So it's not the purpose of the wall in keeping people out but just the optics of it being a wall instead of a fence or other barrier?
That doesn't make any sense to me from a perspective of logic or being rational but I suppose maybe it does make some sort of sense from an emotional perspective, perhaps. A barrier is a barrier and the point of it is exactly the same...
Is your house safe from burglars, cherry? Is there any way a burglar could get into your house? Wouldn't your house be safer if you put in $5 million of improvements? So why don't you?
For the two same reasons, I'd bet, as to why we shouldn't build a 50 foot wall.
1. No matter how much security you add, someone who is motivated enough can always get past it. Even if we have a 50 foot concrete wall along the entire length of the Mexican border, illegals would sneak along the coast, or tunnel under the wall, or climb over the wall, or fly over the wall, or just blow a hole in it. Walls cannot stop everyone. They can only discourage the less motivated and/or prepared.
Any wall can be breached; any safe can be cracked; any house can be broken into. Higher security makes it harder, but can never make it impossible.
2. Spending that much money on security simply isn't worth it. The law of diminishing returns. Our security wouldn't be enhanced that much with an $12 billion+ wall, as compared to a fence. The few percent of those trying to cross that would be deterred by a 50 foot wall compared to a 25 foot fence is not worth the 100x or more cost of the wall. It may look impressive, but it won't do much more than a fence would. You would still need border agents to patrol the wall. You would still need to maintain the wall.
You can go broke trying to buy security. You have to balance the cost against the threat.
And the bottom line is that the threat from terrorists and illegals is still relatively miniscule. Take the number of murders in this country for any recent year. Subtract the number of murders from illegals and terrorists who snuck across the border. Now divide it by the original number. What'd you get? 99 percent? 99.5 percent? 99.9 percent?

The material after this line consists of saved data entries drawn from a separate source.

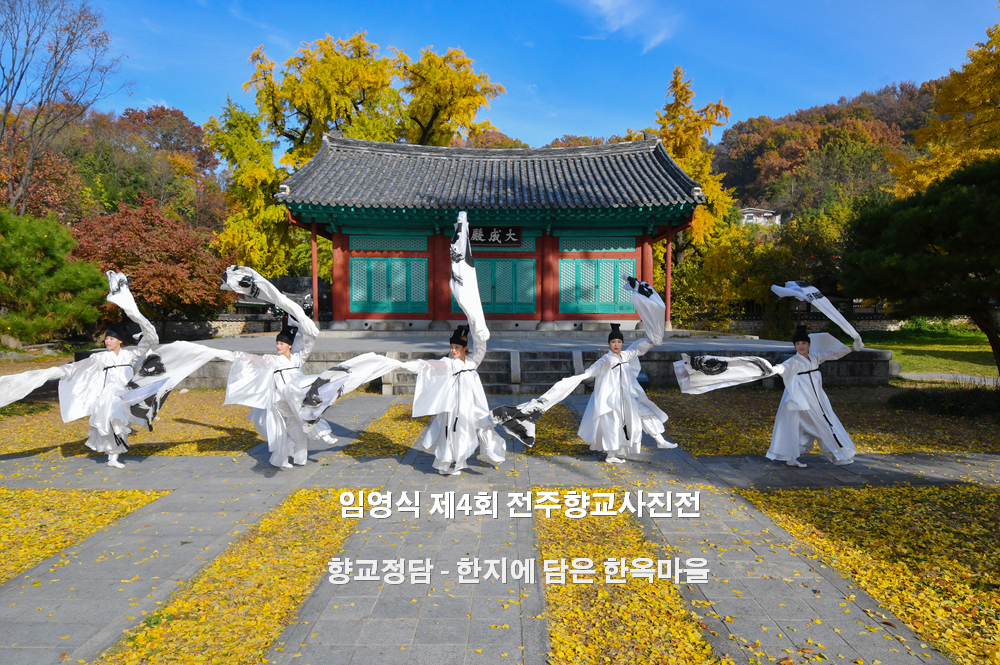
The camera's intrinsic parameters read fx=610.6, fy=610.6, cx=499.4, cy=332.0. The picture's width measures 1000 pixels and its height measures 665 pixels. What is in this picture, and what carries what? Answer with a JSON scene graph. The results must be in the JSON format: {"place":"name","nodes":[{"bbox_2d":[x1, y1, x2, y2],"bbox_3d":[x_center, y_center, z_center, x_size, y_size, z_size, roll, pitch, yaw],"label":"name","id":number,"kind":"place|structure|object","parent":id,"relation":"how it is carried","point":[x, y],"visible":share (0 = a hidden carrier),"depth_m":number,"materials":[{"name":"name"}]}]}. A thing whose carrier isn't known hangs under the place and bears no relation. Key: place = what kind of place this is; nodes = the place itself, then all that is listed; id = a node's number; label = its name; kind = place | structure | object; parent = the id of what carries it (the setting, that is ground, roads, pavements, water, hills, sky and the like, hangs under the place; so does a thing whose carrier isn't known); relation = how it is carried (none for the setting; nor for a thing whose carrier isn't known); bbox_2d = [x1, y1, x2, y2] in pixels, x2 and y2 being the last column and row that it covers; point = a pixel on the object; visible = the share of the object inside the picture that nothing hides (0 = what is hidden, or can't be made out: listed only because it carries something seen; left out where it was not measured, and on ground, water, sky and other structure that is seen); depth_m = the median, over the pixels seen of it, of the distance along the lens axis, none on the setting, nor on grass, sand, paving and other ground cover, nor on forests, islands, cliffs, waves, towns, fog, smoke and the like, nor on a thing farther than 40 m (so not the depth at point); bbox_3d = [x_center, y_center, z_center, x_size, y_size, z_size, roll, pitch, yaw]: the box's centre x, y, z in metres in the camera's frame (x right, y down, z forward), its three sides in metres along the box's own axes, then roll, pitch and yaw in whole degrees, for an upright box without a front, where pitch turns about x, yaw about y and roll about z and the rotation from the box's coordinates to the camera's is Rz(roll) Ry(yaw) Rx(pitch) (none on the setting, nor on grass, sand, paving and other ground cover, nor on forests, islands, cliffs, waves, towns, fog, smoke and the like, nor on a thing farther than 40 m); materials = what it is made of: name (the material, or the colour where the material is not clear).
{"place":"outdoors","nodes":[
{"label":"outdoors","id":0,"kind":"place"},
{"bbox_2d":[0,487,166,583],"label":"lawn","id":1,"kind":"structure","parent":0,"point":[30,493],"materials":[{"name":"yellow plant"}]},
{"bbox_2d":[0,388,267,457],"label":"lawn","id":2,"kind":"structure","parent":0,"point":[57,417],"materials":[{"name":"plant"}]},
{"bbox_2d":[156,313,284,338],"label":"stone wall","id":3,"kind":"structure","parent":0,"point":[255,324],"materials":[{"name":"grey stone"}]},
{"bbox_2d":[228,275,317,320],"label":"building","id":4,"kind":"structure","parent":0,"point":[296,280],"depth_m":31.12,"materials":[{"name":"stone"}]},
{"bbox_2d":[346,403,426,456],"label":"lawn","id":5,"kind":"structure","parent":0,"point":[382,452],"materials":[{"name":"yellow plant"}]},
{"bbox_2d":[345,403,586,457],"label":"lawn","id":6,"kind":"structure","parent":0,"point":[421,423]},
{"bbox_2d":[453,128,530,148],"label":"autumn tree","id":7,"kind":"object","parent":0,"point":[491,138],"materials":[{"name":"plant"}]},
{"bbox_2d":[274,132,712,333],"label":"temple building","id":8,"kind":"structure","parent":0,"point":[345,315],"depth_m":19.08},
{"bbox_2d":[349,256,428,313],"bbox_3d":[-3.581,-1.537,19.683,2.861,1.881,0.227,0,3,0],"label":"window","id":9,"kind":"structure","parent":8,"relation":"in","point":[355,293],"depth_m":19.64,"materials":[{"name":"teal wood"}]},
{"bbox_2d":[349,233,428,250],"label":"lattice window","id":10,"kind":"structure","parent":8,"relation":"in","point":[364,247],"depth_m":19.65,"materials":[{"name":"teal wood"}]},
{"bbox_2d":[467,226,522,245],"bbox_3d":[-0.303,-3.039,19.286,2.403,0.673,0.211,0,3,0],"label":"sign","id":11,"kind":"object","parent":8,"relation":"attached to","point":[484,229],"visible":0.87,"depth_m":19.25,"materials":[{"name":"black wood"}]},
{"bbox_2d":[473,257,537,313],"bbox_3d":[-0.169,-1.417,19.453,3.195,1.877,0.219,0,3,0],"label":"green door","id":12,"kind":"structure","parent":8,"relation":"in","point":[484,301],"depth_m":19.38,"materials":[{"name":"green"}]},
{"bbox_2d":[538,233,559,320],"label":"red post","id":13,"kind":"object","parent":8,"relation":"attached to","point":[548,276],"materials":[{"name":"red paint"}]},
{"bbox_2d":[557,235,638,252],"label":"lattice window","id":14,"kind":"structure","parent":8,"relation":"in","point":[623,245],"depth_m":19.77,"materials":[{"name":"teal wood"}]},
{"bbox_2d":[558,257,638,314],"bbox_3d":[3.119,-1.471,19.310,2.979,1.851,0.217,0,3,0],"label":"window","id":15,"kind":"structure","parent":8,"relation":"in","point":[617,280],"depth_m":19.26,"materials":[{"name":"green wood"}]},
{"bbox_2d":[0,393,998,664],"label":"paved path","id":16,"kind":"structure","parent":0,"point":[249,472],"materials":[{"name":"grey stone"}]},
{"bbox_2d":[0,272,163,467],"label":"woman","id":17,"kind":"object","parent":16,"relation":"on","point":[106,390],"visible":0.93,"depth_m":6.73},
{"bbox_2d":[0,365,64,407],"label":"sleeve","id":18,"kind":"object","parent":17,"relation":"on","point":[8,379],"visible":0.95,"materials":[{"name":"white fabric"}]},
{"bbox_2d":[100,492,359,664],"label":"grass strip","id":19,"kind":"object","parent":16,"relation":"in","point":[335,530],"visible":0.8,"depth_m":3.76,"materials":[{"name":"yellow plant"}]},
{"bbox_2d":[119,265,344,468],"bbox_3d":[-2.780,0.408,6.518,2.004,2.121,1.201,0,3,0],"label":"person","id":20,"kind":"object","parent":16,"relation":"on","point":[284,369],"visible":0.96,"depth_m":6.44},
{"bbox_2d":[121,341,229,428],"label":"white cloth","id":21,"kind":"object","parent":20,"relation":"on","point":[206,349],"visible":0.73,"depth_m":6.48,"materials":[{"name":"fabric"}]},
{"bbox_2d":[294,216,509,472],"bbox_3d":[-0.896,0.206,6.375,2.072,2.595,1.474,0,3,0],"label":"person","id":22,"kind":"object","parent":16,"relation":"on","point":[460,373],"visible":0.97,"depth_m":6.28},
{"bbox_2d":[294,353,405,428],"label":"white cloth","id":23,"kind":"object","parent":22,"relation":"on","point":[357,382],"visible":0.8,"depth_m":6.10,"materials":[{"name":"white fabric"}]},
{"bbox_2d":[494,272,673,464],"bbox_3d":[1.036,0.433,6.870,1.968,2.058,1.293,0,3,0],"label":"woman","id":24,"kind":"object","parent":16,"relation":"on","point":[597,365],"visible":0.98,"depth_m":6.75},
{"bbox_2d":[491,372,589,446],"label":"white cloth","id":25,"kind":"object","parent":24,"relation":"attached to","point":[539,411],"visible":0.89,"depth_m":6.38,"materials":[{"name":"fabric"}]},
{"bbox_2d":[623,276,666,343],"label":"sleeve","id":26,"kind":"object","parent":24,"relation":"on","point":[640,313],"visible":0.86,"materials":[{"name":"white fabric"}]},
{"bbox_2d":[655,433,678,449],"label":"white shoe","id":27,"kind":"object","parent":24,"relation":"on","point":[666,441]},
{"bbox_2d":[538,496,725,664],"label":"fallen leaves","id":28,"kind":"object","parent":16,"relation":"in","point":[578,627],"visible":0.79,"depth_m":3.69,"materials":[{"name":"yellow plant"}]},
{"bbox_2d":[679,281,864,469],"bbox_3d":[3.014,0.467,6.729,2.050,2.000,0.895,0,3,0],"label":"woman","id":29,"kind":"object","parent":16,"relation":"on","point":[795,373],"visible":0.98,"depth_m":6.63},
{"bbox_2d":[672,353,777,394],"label":"sleeve","id":30,"kind":"object","parent":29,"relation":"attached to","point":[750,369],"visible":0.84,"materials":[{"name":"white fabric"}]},
{"bbox_2d":[146,330,890,391],"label":"stone platform","id":31,"kind":"structure","parent":0,"point":[662,380],"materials":[{"name":"grey stone"}]},
{"bbox_2d":[311,220,318,322],"bbox_3d":[-5.946,-1.890,19.653,0.228,3.659,0.255,0,3,0],"label":"red post","id":32,"kind":"object","parent":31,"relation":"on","point":[314,278],"visible":0.69,"depth_m":19.60,"materials":[{"name":"red paint"}]},
{"bbox_2d":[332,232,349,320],"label":"red post","id":33,"kind":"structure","parent":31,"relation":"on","point":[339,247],"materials":[{"name":"red paint"}]},
{"bbox_2d":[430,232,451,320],"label":"red post","id":34,"kind":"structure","parent":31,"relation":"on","point":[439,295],"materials":[{"name":"red paint"}]},
{"bbox_2d":[384,352,587,395],"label":"stone steps","id":35,"kind":"structure","parent":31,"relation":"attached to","point":[552,361],"depth_m":13.01,"materials":[{"name":"grey stone"}]},
{"bbox_2d":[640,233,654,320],"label":"red post","id":36,"kind":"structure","parent":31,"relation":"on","point":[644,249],"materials":[{"name":"red paint"}]},
{"bbox_2d":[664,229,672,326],"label":"red post","id":37,"kind":"object","parent":31,"relation":"on","point":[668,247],"visible":0.67,"depth_m":19.64,"materials":[{"name":"red paint"}]},
{"bbox_2d":[40,0,999,150],"label":"sky","id":38,"kind":"structure","parent":0,"point":[836,88],"materials":[{"name":"blue"}]},
{"bbox_2d":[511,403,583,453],"label":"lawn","id":39,"kind":"structure","parent":0,"point":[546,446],"materials":[{"name":"yellow plant"}]},
{"bbox_2d":[575,0,680,53],"label":"cloud","id":40,"kind":"structure","parent":0,"point":[615,22],"materials":[{"name":"white"}]},
{"bbox_2d":[739,206,782,226],"label":"house","id":41,"kind":"structure","parent":0,"point":[770,214],"materials":[{"name":"white paint"}]},
{"bbox_2d":[649,386,999,456],"label":"lawn","id":42,"kind":"structure","parent":0,"point":[901,448],"materials":[{"name":"yellow plant"}]},
{"bbox_2d":[890,384,999,417],"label":"shrub","id":43,"kind":"object","parent":42,"relation":"on","point":[936,396],"visible":0.88,"depth_m":9.99,"materials":[{"name":"green plant"}]},
{"bbox_2d":[710,79,942,221],"label":"wooded hill","id":44,"kind":"structure","parent":0,"point":[725,179],"materials":[{"name":"brown plant"}]},
{"bbox_2d":[689,311,992,334],"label":"stone wall","id":45,"kind":"structure","parent":0,"point":[871,324],"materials":[{"name":"stone"}]},
{"bbox_2d":[734,485,999,662],"label":"lawn","id":46,"kind":"structure","parent":0,"point":[920,505],"materials":[{"name":"yellow plant"}]},
{"bbox_2d":[858,326,998,378],"label":"lawn","id":47,"kind":"structure","parent":0,"point":[950,363],"materials":[{"name":"green plant"}]},
{"bbox_2d":[841,157,999,377],"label":"pine tree","id":48,"kind":"object","parent":47,"relation":"on","point":[977,284],"visible":0.99,"depth_m":11.12,"materials":[{"name":"plant"}]},
{"bbox_2d":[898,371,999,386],"label":"path","id":49,"kind":"structure","parent":0,"point":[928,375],"materials":[{"name":"grey"}]},
{"label":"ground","id":50,"kind":"structure","parent":0},
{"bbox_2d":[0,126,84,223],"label":"tree","id":51,"kind":"object","parent":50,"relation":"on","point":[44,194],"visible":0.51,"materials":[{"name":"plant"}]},
{"bbox_2d":[0,208,107,345],"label":"pine tree","id":52,"kind":"object","parent":50,"relation":"on","point":[45,241],"visible":0.98,"depth_m":15.42,"materials":[{"name":"green plant"}]},
{"bbox_2d":[0,0,123,214],"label":"bare tree","id":53,"kind":"object","parent":50,"relation":"on","point":[10,103],"visible":0.98,"depth_m":24.29,"materials":[{"name":"brown plant"}]},
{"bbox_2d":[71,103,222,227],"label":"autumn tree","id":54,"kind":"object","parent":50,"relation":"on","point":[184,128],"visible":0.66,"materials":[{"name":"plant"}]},
{"bbox_2d":[68,195,227,335],"bbox_3d":[-13.069,-2.062,22.762,5.885,5.885,5.825,0,3,0],"label":"red tree","id":55,"kind":"object","parent":50,"relation":"on","point":[145,249],"visible":0.83,"depth_m":21.84,"materials":[{"name":"plant"}]},
{"bbox_2d":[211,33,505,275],"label":"ginkgo tree","id":56,"kind":"object","parent":50,"relation":"on","point":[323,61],"visible":0.73,"depth_m":30.94,"materials":[{"name":"plant"}]},
{"bbox_2d":[632,67,741,316],"bbox_3d":[9.489,-6.531,32.596,6.671,14.102,6.670,3,4,45],"label":"ginkgo tree","id":57,"kind":"object","parent":50,"relation":"on","point":[676,150],"visible":0.54,"depth_m":31.28,"materials":[{"name":"plant"}]},
{"bbox_2d":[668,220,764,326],"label":"tree","id":58,"kind":"object","parent":50,"relation":"on","point":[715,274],"visible":0.69,"depth_m":28.40,"materials":[{"name":"plant"}]},
{"bbox_2d":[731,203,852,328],"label":"tree","id":59,"kind":"object","parent":50,"relation":"on","point":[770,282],"visible":0.68,"depth_m":25.76,"materials":[{"name":"green plant"}]},
{"bbox_2d":[886,19,999,196],"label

$8 billion won't buy diddly-squat.
So, I suppose you'll say, then why have any fences? Why not just tear down all the fences and let anyone who wants to come in?
Which brings us back to your house analogy. If you can't afford to spend $5 million dollar improving you house security, or don't think it's worth it, why don't you just disconnect the burglar alarm, take off the front door, open all the windows, and leave your house lights off all the time? What does it matter--you can't stop anyone from breaking in, can you?
Because these measures do prevent most burglaries. They prevent the casual burglar from just dropping by when he feels like it. They make it harder for him to break in the first place, and increase the chances he'll be caught.
If Trump was serious about increasing border security, he'd propose things that would help--increasing border patrols, building more low-cost fencing, going after employers of illegals who provide the main incentive for people to illegally cross the border.
These things would help, at a cost/benefit ratio that would be rational. These could work.
But a wall? A pie-in-the-sky solution. (Do you recall the link from a few months ago that estimated how much concrete this wall would require? It was something like 40 percent of all the concrete we use for like ten years, IIRC. Nuts.)
But Trump likes big ideas. We should ask him for a unicorn to go with it.